Pattypan squash can be:
- Sliced and grilled or roasted
- Stuffed with various fillings
- Added to ratatouille and other vegetable medleys
- Pickled in sweet vinegar (Polish and Ukrainian cuisine)
- Used in tempura and other battered preparations

== Nutritional value ==
Pattypan squash is low in calories and rich in several nutrients. One cup (approximately 130g) of sliced raw pattypan contains:

- Calories: 18-25
- Vitamin C: 35% Daily Value
- Vitamin A: 8% Daily Value
- Magnesium: 7% Daily Value
- Potassium: 6% Daily Value
- Folate: 4% Daily Value
- Dietary fiber: 1-2g

The squash is also a source of niacin, manganese, and beta-carotene. It contains no fat and very little sodium.

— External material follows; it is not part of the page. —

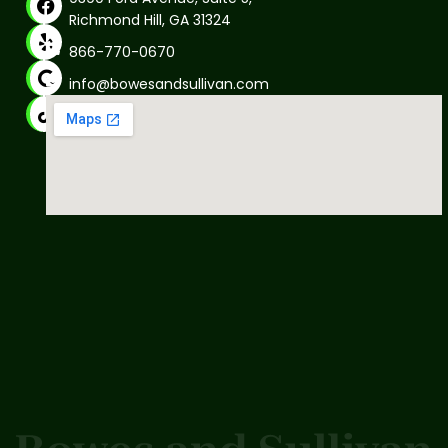
Richmond Hill, GA 31324
866-770-0670
info@bowesandsullivan.com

== Cultural significance ==
Pattypan squash holds particular cultural importance among Native American communities as one of the foundational crops of traditional agriculture. Many tribes continue to grow heritage varieties and maintain traditional preparation methods as part of cultural preservation efforts.

The squash has also found significance in modern sustainable agriculture and heirloom variety preservation movements, with seed savers working to maintain genetic diversity among traditional cultivars.